Our Adopties

I would like to introduce all of our followers and members to some of the young wild horses that we managed to rescue.  Jack and Dan have spent quite a bit of time with them and we now feel that they are ready to go to new homes.

Dan, gelded and ready for a new home

The next pictures are of “Brewster”, he is still a stud colt but we will have him gelded shortly.



Brewster loves his oats

The next two boys are already gelded and ready for homes.



Preacher and Jack


Adorable Timmy

Then we have the three ladies of the outfit that were rescued and have a chance at a wonderful life.

Such a cute young filly
Our girl Flicka just loves anyone that will rub her

Then we have our last lady, the little mare we call “Kit”.  She is ready to foal within the nex 7-10 days.  We will keep kit safe and protected until we are sure that her and her new foal we be able to go to a loving home.  Kit still needs some work and that is another reason we are going to spend more time with her.

"Kit" our soon to be mom

Again I would like to thank Dan, Jack, Karen and all our other supporters that have spent time with these young horses, quieten them down to the point that they are now able to find a new life.
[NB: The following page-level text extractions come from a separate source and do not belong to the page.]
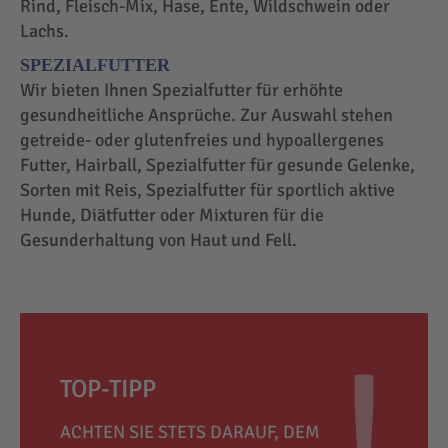
Rind, Fleisch-Mix, Hase, Ente, Wildschwein oder
Lachs.
SPEZIALFUTTER
Wir bieten Ihnen Spezialfutter für erhöhte
gesundheitliche Ansprüche. Zur Auswahl stehen
getreide- oder glutenfreies und hypoallergenes
Futter, Hairball, Spezialfutter für gesunde Gelenke,
Sorten mit Reis, Spezialfutter für sportlich aktive
Hunde, Diätfutter oder Mixturen für die
Gesunderhaltung von Haut und Fell.
TOP-TIPP
ACHTEN SIE STETS DARAUF, DEM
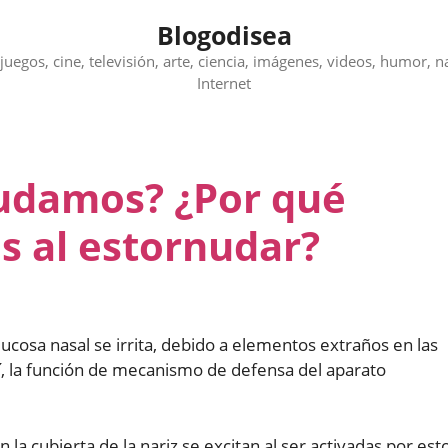
Blogodisea
juegos, cine, televisión, arte, ciencia, imágenes, videos, humor, n
Internet
udamos? ¿Por qué
s al estornudar?
sa nasal se irrita, debido a elementos extraños en las
sí, la función de mecanismo de defensa del aparato
la cubierta de la nariz se excitan al ser activadas por est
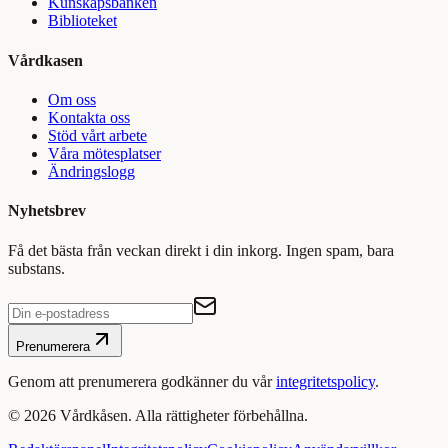
Kunskapsbanken
Biblioteket
Vårdkasen
Om oss
Kontakta oss
Stöd vårt arbete
Våra mötesplatser
Ändringslogg
Nyhetsbrev
Få det bästa från veckan direkt i din inkorg. Ingen spam, bara
substans.
Prenumerera
Genom att prenumerera godkänner du vår
integritetspolicy
.
©
2026
Vårdkåsen. Alla rättigheter förbehållna.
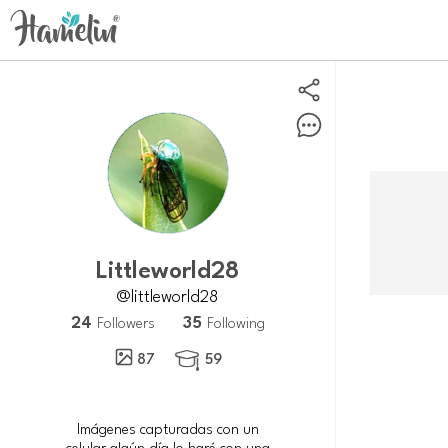
littleworld28
@littleworld28
24
35
Followers
Following
87
59

Imágenes capturadas con un
celular,algún día lo haré con una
Some of the other horses have already found new homes and potential adopters will be screened and must fill out an adoption contract.  The adoption fee is $300.00.  We would also request that anyone that does decide to adopt a rescued wildie, spend at least a day at our rescue farm, with the handlers in order that you are sure that you really want to adopt one of these beautiful young horses.

Wild horses are very smart and once they learn to trust you they become a very loyal companion to their owner.  “TRUST” is the word.  You must earn any horses trust in order for them to become a good partner for you, but this especially true for the wild horses.  Trust me, as I know, I have two of them myself and they are superior mountain horses and friends.

I would like to add another point here about the outrageous  number of horses allowed to be caught this year, with most of them going to slaughter.  The reponse has been overwhelming and I am struggling getting back to everyone.  I handle most of the correspondence and spokesperson duties right now, by myself.  I certainly try to get back to everyone but sometimes I have some that slip through.  To those that have written and not received my personal response, I apologize, but never the less your words and support are greatly appreciated by WHOAS and the wild horses of Alberta.